James was aged 20 when he was killed on the 23 or 24 November 1917. On this day there was severe fighting around Bourlon Wood as the British pressed home the attack. James Forrest has no known grave and is commemorated on the Cambrai Memorial, Louverval, Panel 9. The memorial commemorates all those lost in the Battle of Cambrai from 20 November 1917 to 3 December 1917.
Frederick Howard Elliott
Machine Gun Corps
It was initially very difficult to identify Frederick Elliot from CWGC information or a chance article in the newspapers. However, with the aid of the Soldiers Died the author located a Frederick Howard Elliott who was born and enlisted in Reading in April 1917 when he gave his occupation as a clerk. Formerly he had been Private, 170375, in the Royal Field Artillery. A search of the CWGC registers revealed that he was the son of Emily Elliott, of 98, Donnington Gardens, and the late Frederick William Elliott. This search also indicated that he was serving in the Base Depot. The Machine Gun Corps Base Depot was located at Étaples.
Frederick was aged 20 years at the time of his death on 22 May 1918. A search of Ancestry UK revealed Frederick Elliot’s military records. It transpired that on the night of 21 May 1918 Frederick together with Privates Nash and Rhodes had received orders to proceed to the dunes where they took cover in a old dug-out. At 5.15 a.m. the dug-out collapsed and Frederick was pinned down by one of the supporting stays and buried. He was recovered from fall of masonary and sandbags and was taken to hospital. Although he was conscious he was cyanosed, blue due to lack of oxygen, and had severe bruising to his upper abdomen consistent with crushing although he had no open wounds or fractures. He died the same day as a result of the injuries he had received.
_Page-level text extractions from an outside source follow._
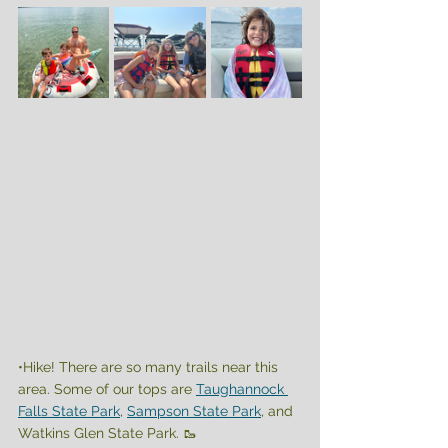
•Hike! There are so many trails near this 
area. Some of our tops are 
Taughannock 
Falls State Park
, 
Sampson State Park
, and 
Watkins Glen State Park. 🥾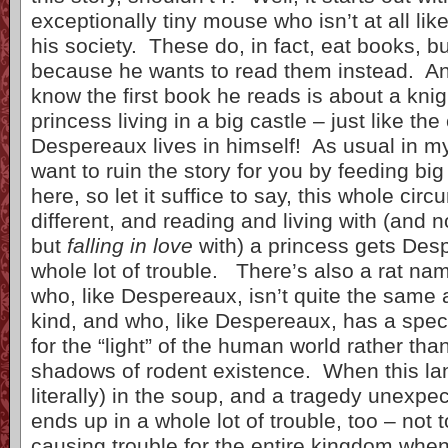
exceptionally tiny mouse who isn’t at all lik
his society. These do, in fact, eat books, b
because he wants to read them instead. An
know the first book he reads is about a kni
princess living in a big castle – just like the
Despereaux lives in himself! As usual in my
want to ruin the story for you by feeding big 
here, so let it suffice to say, this whole cir
different, and reading and living with (and no
but
falling in love
with) a princess gets Des
whole lot of trouble. There’s also a rat n
who, like Despereaux, isn’t quite the same a
kind, and who, like Despereaux, has a spec
for the “light” of the human world rather tha
shadows of rodent existence. When this la
literally) in the soup, and a tragedy unexpec
ends up in a whole lot of trouble, too – not 
causing trouble for the entire kingdom when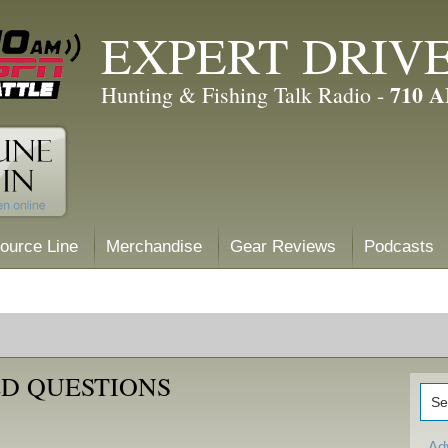
EXPERT DRIV
710 
Hunting & Fishing Talk Radio -
ource Line
Merchandise
Gear Reviews
Podcasts
D QUESTIONS
Ad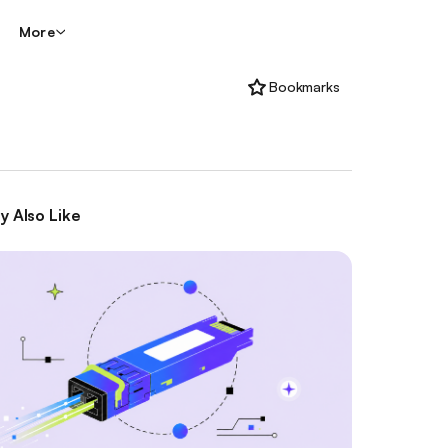
More
Bookmarks
y Also Like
The verdict was accidental death.
It is possible that his death may have been linked to a chain of events, which are explained in more detail by Martin Gilbert in his book the ‘First World War’. Early in May 1918 there were a number of air raids on British cities. On the 18 May the British retaliated by bombing Cologne doing a great deal of damage and killing 110 civilians.
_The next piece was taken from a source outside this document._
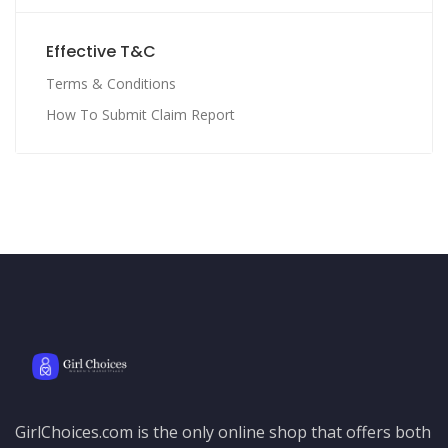
Effective T&C
Terms & Conditions
How To Submit Claim Report
GirlChoices.com is the only online shop that offers both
The following night German Gotha bombers struck at London. This was followed, on four consecutive days, by the bombing of munitions dumps in the base areas that resulted in the loss of 12,000 tons of ammunition. The Germans also targeted a railway bridge at Étaples but during the bombing raid several bombs missed the bridge and hit other areas, including a British Military hospital. During this fatal air strike many of the already wounded were killed together with the doctors and nurses who were looking after them. As Frederick Elliott was stationed in the Étaples area it is possible that the order to take up positions in the dunes related to these air-strikes.
Frederick Elliott is buried at Étaples Military Cemetery, Pas de Calais, location LXV. D.8.
The 1911 census indicates that Frederick’s father was a mixer at the biscuit factory, his older sister, Hilda,was a dressmakers assistant.